Когда Робердо вернулся, Пейн сидел в гостиной и, прихлебывая черный кофе, беседовал со статной девушкой двадцати четырех лет, племянницей Робердо. Рассказывал про бегство из Нью-Йорка, и она, откинувшись назад, напряженно слушала, сжав руки и полузакрыв глаза, словно рисуя себе мысленно эту картину.
— Но мы начинаем сызнова, — сказал Пейн. — Ничто не кончилось.
— Да я уж вижу, — кивнула она. — Судя по тому, как вы о них рассказываете, это вообще не кончится — никогда. Но сколько времени уйдет — годы?
Пейн покачал головой.
— Как, неужели вам это неважно? — настаивала она.
— Мне — нет. Вы понимаете, в этом моя жизнь, другой мне не дано. Кончится здесь, начнется еще где-нибудь и, значит, я буду там.
— То есть, иначе говоря, где нет свободы — там моя отчизна?
Пейн кивнул.
— Мне вас жаль, — сказала она.
— Почему? Я вполне счастлив.
— Что? Счастливы? — У нее подступали к горлу слезы, она встала и, сославшись на какой-то предлог, вышла из комнаты.
Робердо отлучался не зря — сумел-таки разживиться разносортной бумагой и несколькими галлонами типографской краски. Нашел и печатника, тщедушного человечка по имени Маггин, у которого хватило смелости набирать то, что сам считает нужным — беда только, что на его стареньком станке можно было напечатать за день всего лишь несколько сот экземпляров. В ту ночь Пейн набрал текст, и трое суток затем они печатали, почти не ложась спать, перепачканные с головы до ног типографской краской — работали как безумные, торопясь выпустить памфлет до того, как город сдадут англичанам. Их отвага оказалась заразительной, и кое-кто из других печатников все же стронулся с нейтральной позиции. К концу недели «Кризис-I» расходился тысячами экземпляров, заново вливая жизнь в артерии Филадельфии; пачками уходил в армию, где его читали вслух, контрабандой проникал в Нью-Йорк, занятый англичанами, — клейкие листки, взывающие к сердцам людей голосом гнева, надежды и доблести.

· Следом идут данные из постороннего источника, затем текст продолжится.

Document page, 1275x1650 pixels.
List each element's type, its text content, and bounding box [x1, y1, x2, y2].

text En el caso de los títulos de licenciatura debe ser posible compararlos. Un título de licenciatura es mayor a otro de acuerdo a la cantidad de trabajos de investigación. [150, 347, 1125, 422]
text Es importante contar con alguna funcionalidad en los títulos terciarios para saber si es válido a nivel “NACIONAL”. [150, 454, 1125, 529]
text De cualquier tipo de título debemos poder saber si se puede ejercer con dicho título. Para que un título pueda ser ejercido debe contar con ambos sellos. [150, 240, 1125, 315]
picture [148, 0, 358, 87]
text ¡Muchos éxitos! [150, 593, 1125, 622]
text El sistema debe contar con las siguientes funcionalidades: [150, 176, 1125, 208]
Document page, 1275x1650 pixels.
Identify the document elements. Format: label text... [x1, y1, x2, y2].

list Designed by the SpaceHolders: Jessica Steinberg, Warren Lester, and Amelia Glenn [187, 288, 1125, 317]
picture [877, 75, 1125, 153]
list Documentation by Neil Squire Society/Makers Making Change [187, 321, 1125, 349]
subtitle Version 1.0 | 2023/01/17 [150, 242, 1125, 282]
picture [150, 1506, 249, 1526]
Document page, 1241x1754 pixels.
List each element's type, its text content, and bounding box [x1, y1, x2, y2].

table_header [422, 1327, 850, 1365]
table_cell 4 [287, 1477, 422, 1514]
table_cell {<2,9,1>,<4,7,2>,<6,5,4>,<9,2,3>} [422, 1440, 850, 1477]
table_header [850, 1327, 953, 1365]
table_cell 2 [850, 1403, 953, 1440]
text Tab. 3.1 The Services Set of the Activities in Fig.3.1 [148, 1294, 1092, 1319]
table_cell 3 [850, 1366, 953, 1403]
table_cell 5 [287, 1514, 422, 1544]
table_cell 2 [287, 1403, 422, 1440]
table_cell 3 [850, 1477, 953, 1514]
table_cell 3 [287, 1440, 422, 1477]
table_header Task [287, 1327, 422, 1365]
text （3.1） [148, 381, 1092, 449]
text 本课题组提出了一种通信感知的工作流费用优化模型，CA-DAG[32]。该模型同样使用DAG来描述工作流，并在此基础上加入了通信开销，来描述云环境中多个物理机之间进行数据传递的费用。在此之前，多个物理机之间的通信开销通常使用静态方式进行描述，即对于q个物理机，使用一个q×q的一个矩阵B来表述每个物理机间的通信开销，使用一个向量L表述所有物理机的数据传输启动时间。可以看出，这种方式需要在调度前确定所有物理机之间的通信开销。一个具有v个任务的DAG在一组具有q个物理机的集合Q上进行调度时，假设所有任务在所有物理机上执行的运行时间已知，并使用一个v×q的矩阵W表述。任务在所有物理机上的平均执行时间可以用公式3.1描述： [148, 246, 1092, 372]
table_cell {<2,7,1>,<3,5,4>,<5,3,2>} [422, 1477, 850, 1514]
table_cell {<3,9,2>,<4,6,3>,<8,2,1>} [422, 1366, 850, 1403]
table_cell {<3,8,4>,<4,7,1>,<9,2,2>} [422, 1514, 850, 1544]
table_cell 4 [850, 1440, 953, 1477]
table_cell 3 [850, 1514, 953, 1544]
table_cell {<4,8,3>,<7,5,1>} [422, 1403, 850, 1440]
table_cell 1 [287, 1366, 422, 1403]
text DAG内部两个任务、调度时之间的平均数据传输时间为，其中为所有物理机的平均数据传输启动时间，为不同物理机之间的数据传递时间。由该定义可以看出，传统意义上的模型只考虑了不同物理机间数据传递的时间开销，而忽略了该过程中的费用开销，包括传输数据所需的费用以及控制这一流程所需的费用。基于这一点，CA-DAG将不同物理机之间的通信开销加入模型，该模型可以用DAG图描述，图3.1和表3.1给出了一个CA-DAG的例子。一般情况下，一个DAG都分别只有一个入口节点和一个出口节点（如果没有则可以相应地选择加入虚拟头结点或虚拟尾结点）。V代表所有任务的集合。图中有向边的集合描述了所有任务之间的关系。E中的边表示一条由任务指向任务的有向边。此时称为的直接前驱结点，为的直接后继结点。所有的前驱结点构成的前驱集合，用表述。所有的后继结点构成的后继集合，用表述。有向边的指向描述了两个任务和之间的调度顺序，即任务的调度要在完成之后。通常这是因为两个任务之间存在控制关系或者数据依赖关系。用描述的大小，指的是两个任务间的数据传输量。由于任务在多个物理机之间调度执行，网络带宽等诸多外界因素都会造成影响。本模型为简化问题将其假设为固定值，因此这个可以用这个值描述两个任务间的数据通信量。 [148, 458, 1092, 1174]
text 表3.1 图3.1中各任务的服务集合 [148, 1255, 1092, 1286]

В ночь на Рождество Вашингтон совершил невозможное. Армия разваливалась на глазах, точно постройка из влажного песка, и вместе с нею рушился прежний его план отходить все дальше на запад — за горы, если потребуется, — но не вступать в бои с англичанами. Многократно битый, он, после стольких поражений, постепенно пришел к мысли, что ему следует вести войну не столкновений, а пространств — войну, способную затянуться на много лет, но которую он, пока будет цела его армия, не проиграет.
Но армия уже не была цела. Если не одержать хоть маломальскую победу, не распалить дух в солдатах хоть каким-то свершеньем, армия грозила вообще прекратить существованье. И в ночь на Рождество он переправился обратно через Делавэр и совершил нападение на лагерь перепившихся до бесчувствия немецких наемников.